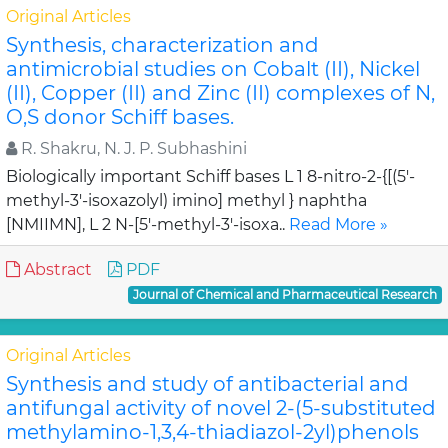
Original Articles
Synthesis, characterization and
antimicrobial studies on Cobalt (II), Nickel
(II), Copper (II) and Zinc (II) complexes of N,
O,S donor Schiff bases.
R. Shakru, N. J. P. Subhashini
Biologically important Schiff bases L 1 8-nitro-2-{[(5'-
methyl-3'-isoxazolyl) imino] methyl } naphtha
[NMIIMN], L 2 N-[5'-methyl-3'-isoxa..
Read More »
Abstract
PDF
Journal of Chemical and Pharmaceutical Research
Original Articles
Synthesis and study of antibacterial and
antifungal activity of novel 2-(5-substituted
methylamino-1,3,4-thiadiazol-2yl)phenols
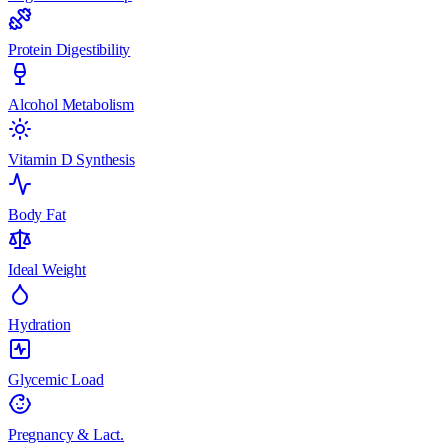
Protein Digestibility
Alcohol Metabolism
Vitamin D Synthesis
Body Fat
Ideal Weight
Hydration
Glycemic Load
Pregnancy & Lact.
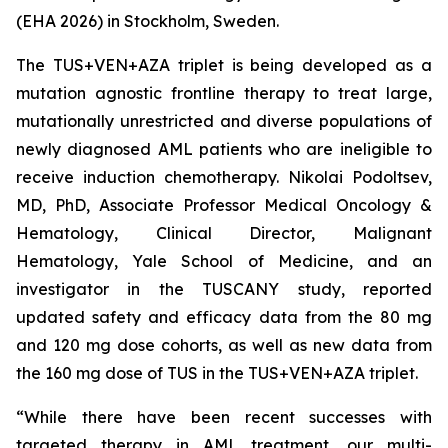
(EHA 2026) in Stockholm, Sweden.
The TUS+VEN+AZA triplet is being developed as a
mutation agnostic frontline therapy to treat large,
mutationally unrestricted and diverse populations of
newly diagnosed AML patients who are ineligible to
receive induction chemotherapy. Nikolai Podoltsev,
MD, PhD, Associate Professor Medical Oncology &
Hematology, Clinical Director, Malignant
Hematology, Yale School of Medicine, and an
investigator in the TUSCANY study, reported
updated safety and efficacy data from the 80 mg
and 120 mg dose cohorts, as well as new data from
the 160 mg dose of TUS in the TUS+VEN+AZA triplet.
“While there have been recent successes with
targeted therapy in AML treatment, our multi-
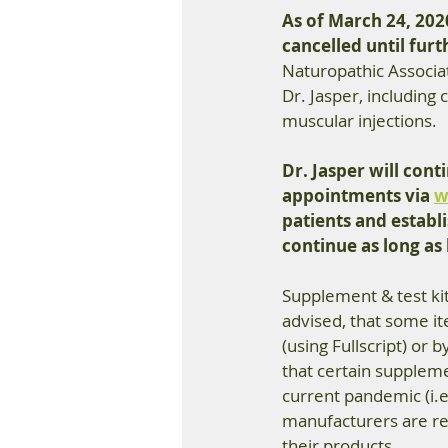
As of March 24, 2020
cancelled until furt
Naturopathic Associa
Dr. Jasper, including
muscular injections. 
Dr. Jasper will con
appointments via 
w
patients and establi
continue as long as l
Supplement & test kit 
advised, that some it
(using Fullscript) or b
that certain suppleme
current pandemic (i.
manufacturers are red
their products. 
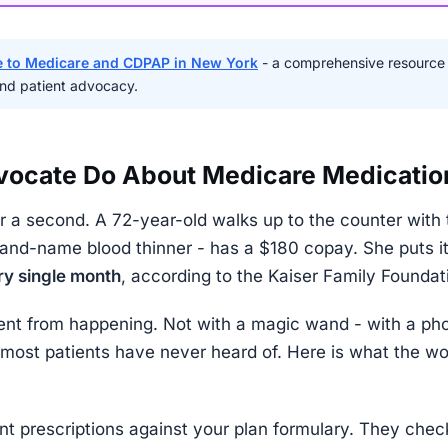
 to Medicare and CDPAP in New York
- a comprehensive resource
 and patient advocacy.
vocate Do About Medicare Medicatio
r a second. A 72-year-old walks up to the counter with t
brand-name blood thinner - has a $180 copay. She puts i
ry single month
, according to the Kaiser Family Foundat
nt from happening. Not with a magic wand - with a pho
ost patients have never heard of. Here is what the wor
nt prescriptions against your plan formulary. They check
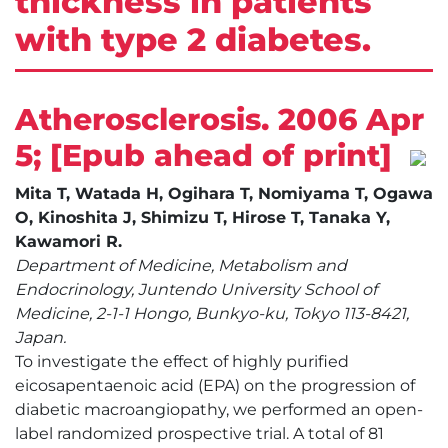
thickness in patients
with type 2 diabetes.
Atherosclerosis. 2006 Apr
5; [Epub ahead of print]
Mita T, Watada H, Ogihara T, Nomiyama T, Ogawa
O, Kinoshita J, Shimizu T, Hirose T, Tanaka Y,
Kawamori R.
Department of Medicine, Metabolism and
Endocrinology, Juntendo University School of
Medicine, 2-1-1 Hongo, Bunkyo-ku, Tokyo 113-8421,
Japan.
To investigate the effect of highly purified
eicosapentaenoic acid (EPA) on the progression of
diabetic macroangiopathy, we performed an open-
label randomized prospective trial. A total of 81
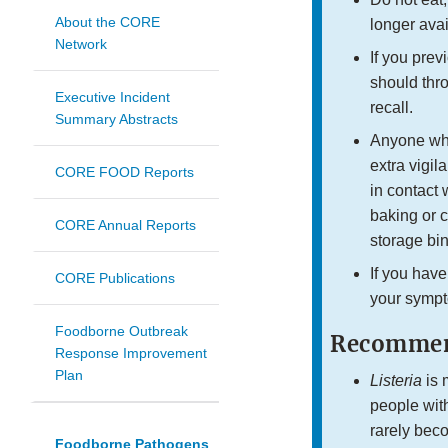
About the CORE
longer avai
Network
If you pre
should thro
Executive Incident
recall.
Summary Abstracts
Anyone who
extra vigi
CORE FOOD Reports
in contact 
baking or c
CORE Annual Reports
storage bin
If you have
CORE Publications
your sympt
Foodborne Outbreak
Recommend
Response Improvement
Plan
Listeria
is 
people wit
rarely beco
Foodborne Pathogens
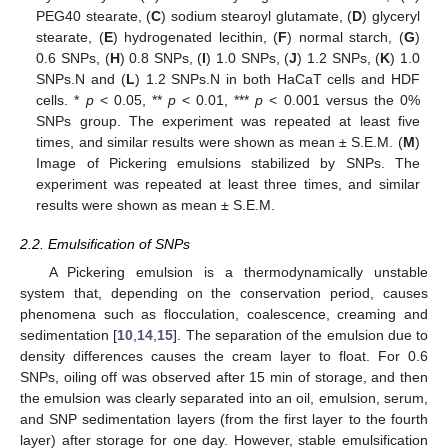
PEG40 stearate, (
C
) sodium stearoyl glutamate, (
D
) glyceryl
stearate, (
E
) hydrogenated lecithin, (
F
) normal starch, (
G
)
0.6 SNPs, (
H
) 0.8 SNPs, (
I
) 1.0 SNPs, (
J
) 1.2 SNPs, (
K
) 1.0
SNPs.N and (
L
) 1.2 SNPs.N in both HaCaT cells and HDF
cells. *
p
< 0.05, **
p
< 0.01, ***
p
< 0.001 versus the 0%
SNPs group. The experiment was repeated at least five
times, and similar results were shown as mean ± S.E.M. (
M
)
Image of Pickering emulsions stabilized by SNPs. The
experiment was repeated at least three times, and similar
results were shown as mean ± S.E.M.
2.2. Emulsification of SNPs
A Pickering emulsion is a thermodynamically unstable
system that, depending on the conservation period, causes
phenomena such as flocculation, coalescence, creaming and
sedimentation [
10
,
14
,
15
]. The separation of the emulsion due to
density differences causes the cream layer to float. For 0.6
SNPs, oiling off was observed after 15 min of storage, and then
the emulsion was clearly separated into an oil, emulsion, serum,
and SNP sedimentation layers (from the first layer to the fourth
layer) after storage for one day. However, stable emulsification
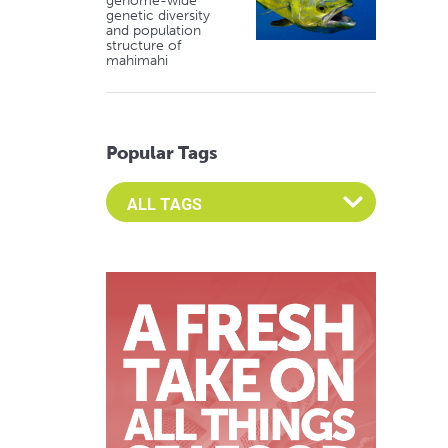
genome-wide
genetic diversity
and population
structure of
mahimahi
Popular Tags
Select an Advocate Tag to view it's posts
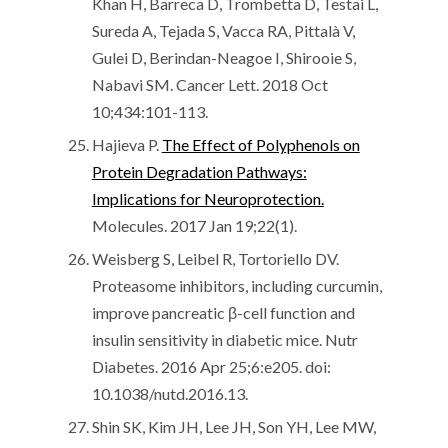
Khan H, Barreca D, Trombetta D, Testai L,
Sureda A, Tejada S, Vacca RA, Pittalà V,
Gulei D, Berindan-Neagoe I, Shirooie S,
Nabavi SM. Cancer Lett. 2018 Oct
10;434:101-113.
Hajieva P.
The Effect of Polyphenols on
Protein Degradation Pathways:
Implications for Neuroprotection.
Molecules. 2017 Jan 19;22(1).
Weisberg S, Leibel R, Tortoriello DV.
Proteasome inhibitors, including curcumin,
improve pancreatic β-cell function and
insulin sensitivity in diabetic mice. Nutr
Diabetes. 2016 Apr 25;6:e205. doi:
10.1038/nutd.2016.13.
Shin SK, Kim JH, Lee JH, Son YH, Lee MW,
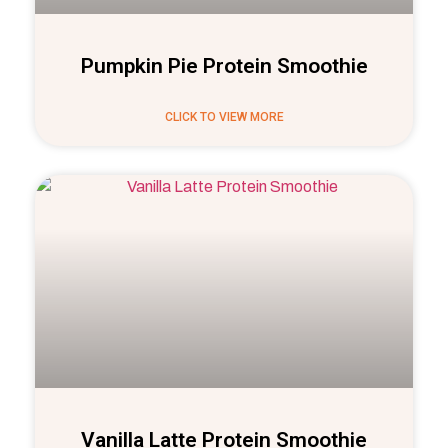
Pumpkin Pie Protein Smoothie
CLICK TO VIEW MORE
Vanilla Latte Protein Smoothie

┄┄┄┄┄┄

• [Your objective]: Lines with the string "after": say how many appear in the entries above, giving the number alone.

• [Task answer]: 2